"Big Brother" is watching you in a very "Orwellian" way. Has been for years. People who have never heard of George Orwell know of the term "Big Brother." In many ways, his dark vision of what the year 1984 would look like is prophetic. For example, his novel "1984" takes place during a never-ending war, while technology is aiding an over-reaching government. I read that in the New York Times yesterday.
Orwell was right.
E.M. Forster is best known for his novels "Howards End" and "A Passage to India." Not as well-known is a 12,000-word science fiction allegory about technology titled "The Machine Stops," written in 1909. Forster's gloomy tale takes place in a future where all the world's people have become hermits, content with no longer physically touching others, opting instead to live in solitary with the aid of The Machine. "There are no musical instruments and yet ... this room is throbbing with melodious sounds," he writes.
The protagonist, Vashti, lives in a small climate-controlled room, illuminated by neither lamp nor window. She has thousands of friends. She even lectures on "Music during the Australian Period." It all takes place through The Machine. The catalyst is when her son wants to see her in person instead of through the "blue plate." People don't travel above ground anymore. The atmosphere is barren and brown. And Vashti doesn't care for "air-ships."
Basically, he predicted central air, the Internet, video conferencing, television, radio, global warming and commercial air travel. Forster was right. "The Machine Stops" was penned a hundred years ago. From a historical perspective, the first radio was not installed in the White House until 1922, yet a Victorian like Forster imagined modernity that is so close to what we know today.
I first read this short story ten years ago. It was before I became a telecommuter, before MySpace -- before Google was a verb. Now, I have days where I feel like Vashti, isolated in my pajamas revering The Machine. "The Machine feeds us and clothes us and houses us; through it we speak to one another, through it we see one another, in it we have our being," wrote Forster.

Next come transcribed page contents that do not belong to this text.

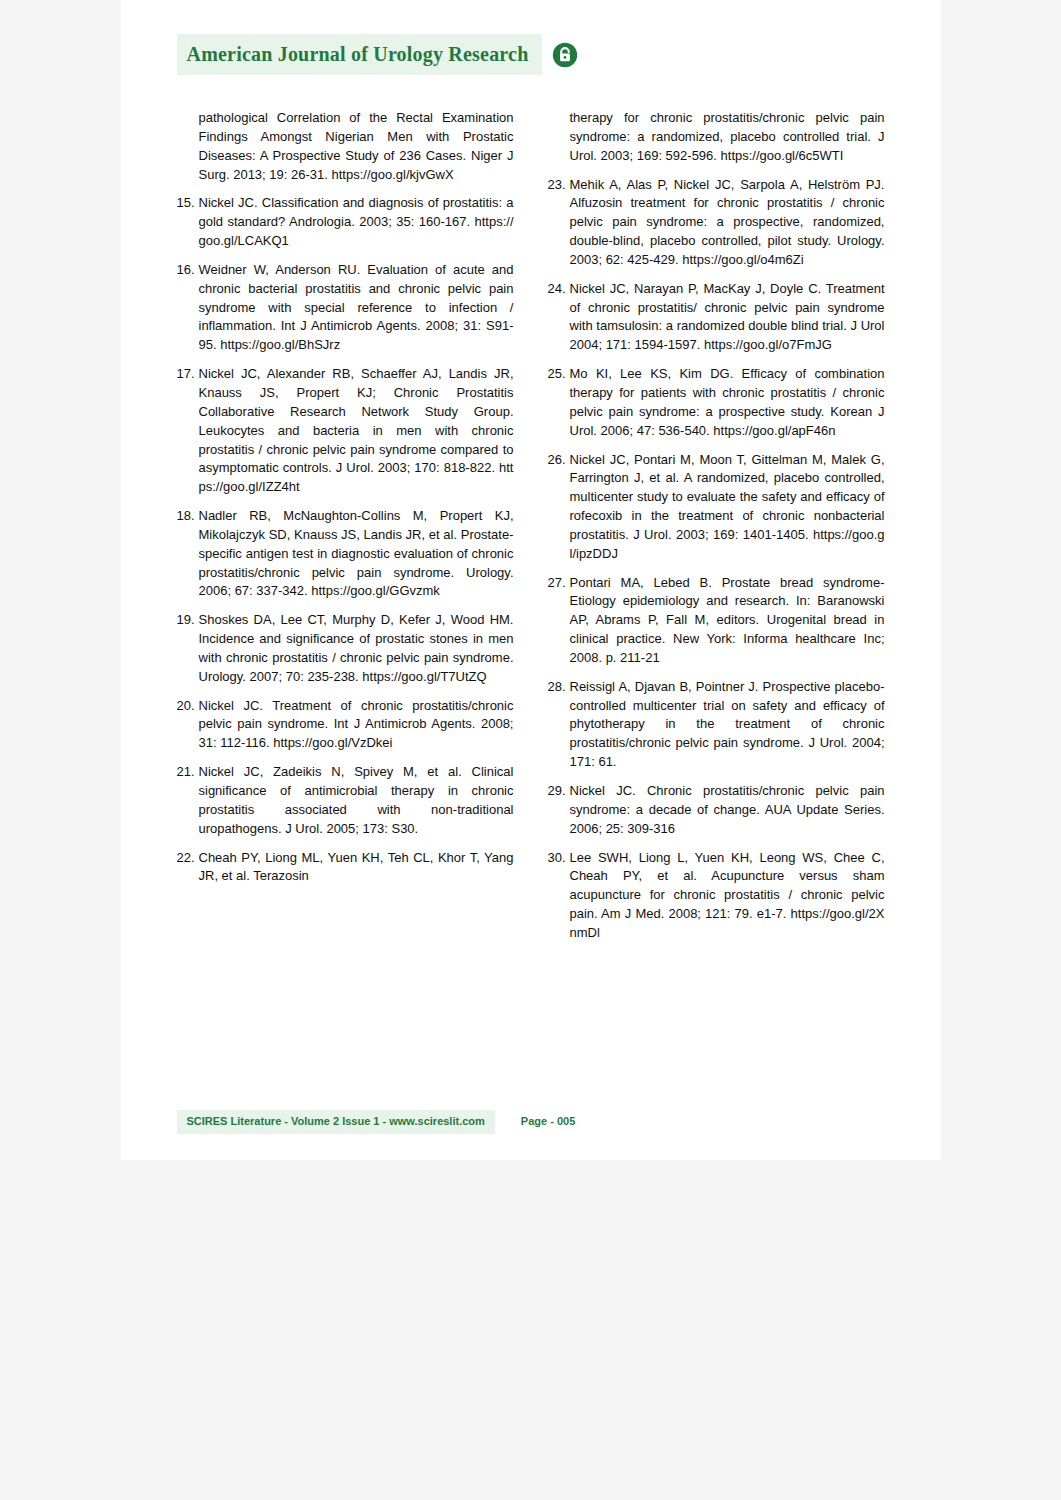American Journal of Urology Research
pathological Correlation of the Rectal Examination Findings Amongst Nigerian Men with Prostatic Diseases: A Prospective Study of 236 Cases. Niger J Surg. 2013; 19: 26-31. https://goo.gl/kjvGwX
15. Nickel JC. Classification and diagnosis of prostatitis: a gold standard? Andrologia. 2003; 35: 160-167. https://goo.gl/LCAKQ1
16. Weidner W, Anderson RU. Evaluation of acute and chronic bacterial prostatitis and chronic pelvic pain syndrome with special reference to infection / inflammation. Int J Antimicrob Agents. 2008; 31: S91-95. https://goo.gl/BhSJrz
17. Nickel JC, Alexander RB, Schaeffer AJ, Landis JR, Knauss JS, Propert KJ; Chronic Prostatitis Collaborative Research Network Study Group. Leukocytes and bacteria in men with chronic prostatitis / chronic pelvic pain syndrome compared to asymptomatic controls. J Urol. 2003; 170: 818-822. https://goo.gl/IZZ4ht
18. Nadler RB, McNaughton-Collins M, Propert KJ, Mikolajczyk SD, Knauss JS, Landis JR, et al. Prostate-specific antigen test in diagnostic evaluation of chronic prostatitis/chronic pelvic pain syndrome. Urology. 2006; 67: 337-342. https://goo.gl/GGvzmk
19. Shoskes DA, Lee CT, Murphy D, Kefer J, Wood HM. Incidence and significance of prostatic stones in men with chronic prostatitis / chronic pelvic pain syndrome. Urology. 2007; 70: 235-238. https://goo.gl/T7UtZQ
20. Nickel JC. Treatment of chronic prostatitis/chronic pelvic pain syndrome. Int J Antimicrob Agents. 2008; 31: 112-116. https://goo.gl/VzDkei
21. Nickel JC, Zadeikis N, Spivey M, et al. Clinical significance of antimicrobial therapy in chronic prostatitis associated with non-traditional uropathogens. J Urol. 2005; 173: S30.
22. Cheah PY, Liong ML, Yuen KH, Teh CL, Khor T, Yang JR, et al. Terazosin
therapy for chronic prostatitis/chronic pelvic pain syndrome: a randomized, placebo controlled trial. J Urol. 2003; 169: 592-596. https://goo.gl/6c5WTI
23. Mehik A, Alas P, Nickel JC, Sarpola A, Helström PJ. Alfuzosin treatment for chronic prostatitis / chronic pelvic pain syndrome: a prospective, randomized, double-blind, placebo controlled, pilot study. Urology. 2003; 62: 425-429. https://goo.gl/o4m6Zi
24. Nickel JC, Narayan P, MacKay J, Doyle C. Treatment of chronic prostatitis/ chronic pelvic pain syndrome with tamsulosin: a randomized double blind trial. J Urol 2004; 171: 1594-1597. https://goo.gl/o7FmJG
25. Mo KI, Lee KS, Kim DG. Efficacy of combination therapy for patients with chronic prostatitis / chronic pelvic pain syndrome: a prospective study. Korean J Urol. 2006; 47: 536-540. https://goo.gl/apF46n
26. Nickel JC, Pontari M, Moon T, Gittelman M, Malek G, Farrington J, et al. A randomized, placebo controlled, multicenter study to evaluate the safety and efficacy of rofecoxib in the treatment of chronic nonbacterial prostatitis. J Urol. 2003; 169: 1401-1405. https://goo.gl/ipzDDJ
27. Pontari MA, Lebed B. Prostate bread syndrome-Etiology epidemiology and research. In: Baranowski AP, Abrams P, Fall M, editors. Urogenital bread in clinical practice. New York: Informa healthcare Inc; 2008. p. 211-21
28. Reissigl A, Djavan B, Pointner J. Prospective placebo-controlled multicenter trial on safety and efficacy of phytotherapy in the treatment of chronic prostatitis/chronic pelvic pain syndrome. J Urol. 2004; 171: 61.
29. Nickel JC. Chronic prostatitis/chronic pelvic pain syndrome: a decade of change. AUA Update Series. 2006; 25: 309-316
30. Lee SWH, Liong L, Yuen KH, Leong WS, Chee C, Cheah PY, et al. Acupuncture versus sham acupuncture for chronic prostatitis / chronic pelvic pain. Am J Med. 2008; 121: 79. e1-7. https://goo.gl/2XnmDl
SCIRES Literature - Volume 2 Issue 1 - www.scireslit.com
Page - 005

But the story is also a poignant criticism of technological advancement. The current struggle between "old media" and "new media" is one of reporting verses digesting news. One hundred years ago, a lecturer in Forster's tale pronounces, "Beware of first-hand ideas! First-hand ideas do not really exist ... Let your ideas be second-hand, and if possible, tenth-hand, for then they will be far removed from the disturbing element -- direct observation." It's a rundown of blogging verses journalism.
It's not just that Forster foresaw the Internet, but he guessed rightly how it would be used. In this fable of the future, ideas are valued most -- they are the new commodity. Talking to her son, Kuno, about his desire to see her in person is private, until Vashti turns off her isolation switch on The Machine. "The room was filled with the noise of bells and speaking-tubes. What was the new food like? Could she recommend it? Had she any ideas lately? Might one tell her one's own ideas?" He's describing online communities. He's describing Facebook. He's describing Twitter.
"We created the Machine, to do our will, but we cannot make it do our will now," Forster wrote. "It has robbed us of the sense of space and of the sense of touch, it has blurred every human relation and narrowed down love to a carnal act, it has paralyzed our bodies and our wills, and now it compels us to worship it. " Of course, as I write this, my "machine" chimes with the siren call of new e-mails, IMs and tweets tempting me to distraction.